Companies offering keyword bidding tools have lulled some agencies into a false sense of confidence. "Our bidding tool will make search engine marketing effortless," they were told.

What these companies didn't tell the agencies was that they still needed search engine marketing expertise to use these tools effectively to maximize their clients' results.

As a result, many big, traditional ad agencies-and even interactive agencies-hate search engine marketing. Here are the top five reasons why:

1. Achieving profitability in managing clients' paid search advertising is extremely difficult: If you don't use a bid management tool, and if each of your customers doesn't spend in excess of $50K per month on paid search advertising, you won't make money. Period. Trouble is, even many of the large client companies who employ agencies cannot justify spending more than $3K to $10K per month. The conversions aren't there; the keyword query frequency is not there.

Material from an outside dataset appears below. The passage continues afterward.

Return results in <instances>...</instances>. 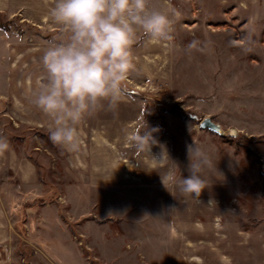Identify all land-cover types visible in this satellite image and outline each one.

Charging a service fee of 20 percent (a typical pricing model for PPC management) on top of a monthly PPC spend of $3K is peanuts for the time necessary to do a good job. But ad agency clients are clamoring for search marketing: they know it works; they know they have to be in the game; and they want their agencies' help. But trying to do SEM is breaking the agencies and they know it.

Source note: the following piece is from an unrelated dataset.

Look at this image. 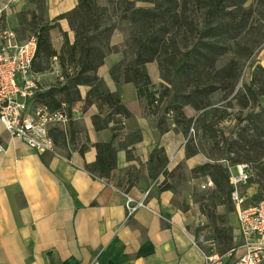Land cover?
<instances>
[{"label":"crops","instance_id":"1","mask_svg":"<svg viewBox=\"0 0 264 264\" xmlns=\"http://www.w3.org/2000/svg\"><path fill=\"white\" fill-rule=\"evenodd\" d=\"M7 2L0 0V9ZM76 5L77 0H44V19L51 23ZM34 9L29 0H19L3 15L1 25L20 30L23 12ZM62 33L73 42L65 19L49 31L56 51L62 46ZM119 43L109 44L114 50L95 73L102 88L115 94L129 112L113 141L116 166L109 179L87 171L96 159L95 145L113 140L111 109L94 99L87 101L89 86L78 87L79 100L68 108L69 122L50 129L55 153H36L0 123V264H89L93 260L98 264H203L205 255H223L228 247L236 251L226 261L241 252L237 248L243 238L236 214L228 217L224 212L227 219L213 222L203 210L200 195L214 198L215 186L209 177L192 171L212 162L201 153L187 155L179 116L174 122L169 113L163 116L165 125L159 126L158 116L163 114L149 110L133 83L111 76V69L124 59ZM59 72L55 57L48 69L38 72L45 89L62 80ZM134 132L140 140L127 142ZM154 150L159 158L149 160ZM220 164L229 166L225 161ZM243 187L245 202L258 192L253 184ZM122 192L134 200L146 194L145 207L128 220ZM215 229L220 234L227 229L229 238H216Z\"/></svg>","mask_w":264,"mask_h":264},{"label":"rangeland","instance_id":"2","mask_svg":"<svg viewBox=\"0 0 264 264\" xmlns=\"http://www.w3.org/2000/svg\"><path fill=\"white\" fill-rule=\"evenodd\" d=\"M87 1L91 21L97 25L96 30L90 26L88 33L92 38V56L96 61L103 59L114 50L109 44L119 40L124 57L130 59L126 44L131 41L127 9L151 8L152 0ZM177 1L179 31L173 28L165 34L164 43L179 60V72L164 57H158L148 63L153 81L149 85L165 96L161 110L172 111L171 119L179 114V134L185 148L190 139L211 162H244L263 200L264 0ZM26 34L21 33V37ZM203 82L215 90L206 93ZM92 84L99 93L106 92L99 81ZM232 174H236L235 168ZM244 189L240 188L241 196ZM200 196L203 210L213 222L227 219L224 212L228 217L237 216L226 188L221 192L215 189L214 198ZM246 202L243 198L247 206L256 203L251 198Z\"/></svg>","mask_w":264,"mask_h":264},{"label":"trees","instance_id":"3","mask_svg":"<svg viewBox=\"0 0 264 264\" xmlns=\"http://www.w3.org/2000/svg\"><path fill=\"white\" fill-rule=\"evenodd\" d=\"M29 1L33 3L35 9L23 12L25 22L22 24L21 29L16 30V32L17 34L19 32L27 33L25 38L31 35L36 37L37 50L32 65L35 68L34 71L37 73L45 71L55 57L61 70L59 77L62 79L40 94L38 100L50 110H55L65 105V110L68 113V108L79 100L78 87L87 85L90 87L86 96L87 101L88 99H94L96 102L103 103L111 109L110 119L113 121L111 128L113 140L108 143L96 144V159L93 164L87 166V171L92 175L100 179H109L111 172L116 166V149L113 141L117 132L123 129L124 120L129 116V112L120 104L119 98L115 94L99 93L98 88L93 87L92 83L98 82L95 73L101 65L102 59L96 61L92 56V47L90 46L92 38H90L88 33L90 26H93L96 30L97 25L91 21L89 16L91 11L89 2L87 0H77V5L74 9L58 16L49 23L44 19V0ZM151 4V8L130 7V9H127L130 11L127 20L129 22L131 41L126 44L127 46L129 45L130 59H127L125 55L124 59L111 69L110 74L115 79L120 76L124 83H133L136 86L137 95L146 101L149 110L154 114H163L158 116V124L163 126L165 125L163 116L169 113H172L173 116V112L168 109L161 110L160 106L165 96L157 89L150 87L145 65L158 57H164L165 62L172 66L175 72H179V60L164 43L165 34H168L173 28H178L177 32L179 31V3L177 0H152ZM3 18L2 16L1 19L3 20ZM60 19L67 21L70 30L74 34V40L70 43L66 38V34L62 33L63 43L60 50L56 51L52 46L49 31L56 27V21ZM107 32L109 33L110 30ZM131 57H134V59ZM201 86L206 93H211L215 90L213 86L206 85L204 82ZM248 92L251 93V90L248 89ZM177 116L179 114L176 116L174 114V118H177ZM173 121L175 122V119ZM188 124H190L189 121ZM140 138V134L134 132L127 137V142H136ZM186 152L187 155L201 153L190 139L186 145ZM154 156L159 158L158 150L152 152L149 160H152ZM127 157L130 158L128 152ZM225 162L227 164L232 163V161ZM238 164H244V162L237 160L229 166ZM192 172L200 176L209 177L215 189H219L220 192L226 188L230 197L232 188L229 184V171L226 166L220 164V161L206 163L195 168ZM251 184H257L252 175L249 176L245 185ZM163 188H169V186H163ZM261 198L262 194L257 192L251 197V200L255 203L260 201ZM214 234L216 238H229L227 229H222L221 234L218 229H215Z\"/></svg>","mask_w":264,"mask_h":264},{"label":"built area","instance_id":"4","mask_svg":"<svg viewBox=\"0 0 264 264\" xmlns=\"http://www.w3.org/2000/svg\"><path fill=\"white\" fill-rule=\"evenodd\" d=\"M18 1L8 0L0 9V123L13 138L36 153H55L50 129L65 126L70 118L65 105L50 110L38 100V96L47 89L32 66L37 50L36 37L31 35L21 39L13 28L1 25L2 16ZM234 167L237 171L234 175L228 167L232 188L230 199L236 207L239 232L243 238V243L237 248L241 252L231 261L226 260L234 255V248L223 255L207 254L203 264H264V199L254 205H244L239 191L250 174L244 164ZM209 185L211 183H207ZM122 195L125 220L145 207L146 194L140 200H134L124 192ZM89 264L98 262L93 260Z\"/></svg>","mask_w":264,"mask_h":264}]
</instances>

2. A shortage of skilled SEM practitioners: Employees with even a few years of search engine marketing experience are hard to find and expensive! Most are groomed at search-engine-marketing-only firms. Without experienced staff, an internal training program won't succeed. Without an in-house training program, you won't develop experienced staff-presenting a catch-22.

3. Even "poaching" experts cannot produce superior results: If an agency lures away a few ex-SEM-firm types, they join the agency ill-equipped to deliver results. Much of the intellectual property and knowledge that made them successful were contained in the tools that the SEM specialty firm developed in-house. Most, if not all, of the tools that made these employees efficient, speedy, and successful are not commercially available.

SEM firms have spent the last six to seven years building proprietary tools that provide enormous leverage to staff. These tools evolve and grow with the organization, and because they are enterprise-based application suites, they don't leave with the employee.

4. SEM is so complex it requires singular focus. Performing effective SEM requires practitioners to deal with 10 or so search properties who are always changing database partners, algorithms, PPC bidding rules, and paid inclusion programs. Keeping up on it all requires a dedicated focus. There's a significant learning curve every month. Most agencies are not built to manage that much change, that much data, and constantly evolving best practices, strategies and tactics.

5. SEM requires a commitment to research: The biggest breakthroughs in process improvement come through data intensive research and analysis of linguistics and search engine user behavior. This requires collection of data and results for millions of visitors in a variety of verticals with a variety of online marketing objectives for their sites. In the same way that most agencies didn't build direct marketing capabilities in the 1970s, because the practice was too data dependent and mathematically based, most agencies do not want to be bothered with the ongoing research and analytics necessary to make SEM effective.

With all this being said, some agencies have decided to partner with SEM firms and are letting the SEM firms have direct client contact. Why? Because there is too much education required for the agency to deliver the work required and yet the agency wants to successfully meet the demands of its clients.

But most agencies still hate search engine marketing. So they can curse the wind or adjust their sails.